- Nagla Miti Location in Uttar Pradesh, India
- Coordinates: 27°06′03″N 79°06′49″E﻿ / ﻿27.10085°N 79.11372°E
- Country: India
- State: Uttar Pradesh
- District: Mainpuri
- Tehsil: Bhongaon

Area
- • Total: 2.733 km^{2} (1.055 sq mi)

Population (2011)
- • Total: 673
- • Density: 246/km^{2} (638/sq mi)
- Time zone: UTC+5:30 (IST)

= Nagla Miti =

Village in Uttar Pradesh, India

Nagla Miti is a village in Jagir block of Mainpuri district, Uttar Pradesh, India. As of 2011, it had a total population of 673, in 96 households.

== Demographics ==
As of 2011, Nagla Miti had a population of 673, in 96 households. This population was 51.9% male (349) and 48.1% female (324). The 0-6 age group numbered 102 (52 male and 50 female), or 15.2% of the total population. 8 residents were members of Scheduled Castes, or 1.2% of the total.

The 1981 census recorded Nagla Miti as having a population of 378 people, in 48 households.

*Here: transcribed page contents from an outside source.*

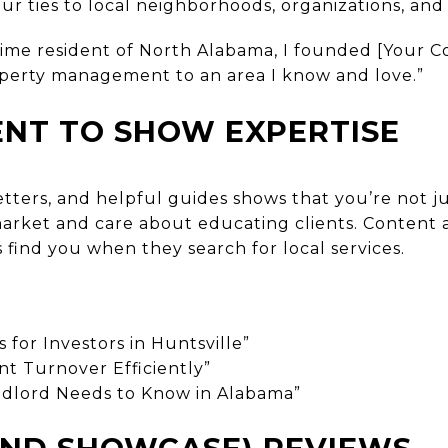
r ties to local neighborhoods, organizations, and
time resident of North Alabama, I founded [Your
perty management to an area I know and love.”
ENT TO SHOW EXPERTISE
etters, and helpful guides shows that you’re not 
rket and care about educating clients. Content a
s find you when they search for local services.
for Investors in Huntsville”
t Turnover Efficiently”
dlord Needs to Know in Alabama”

The 1961 census recorded Nagla Miti as comprising 2 hamlets, with a total population of 221 people (123 male and 98 female), in 35 households and 28 physical houses. The area of the village was given as 675 acres.

== Infrastructure ==
As of 2011, Nagla Miti had 1 primary school; it did not have any healthcare facilities. Drinking water was provided by well, hand pump, and tube well/borehole; there were no public toilets. The village had a post office but no public library; there was at least some access to electricity for all purposes. Streets were made of pakka materials.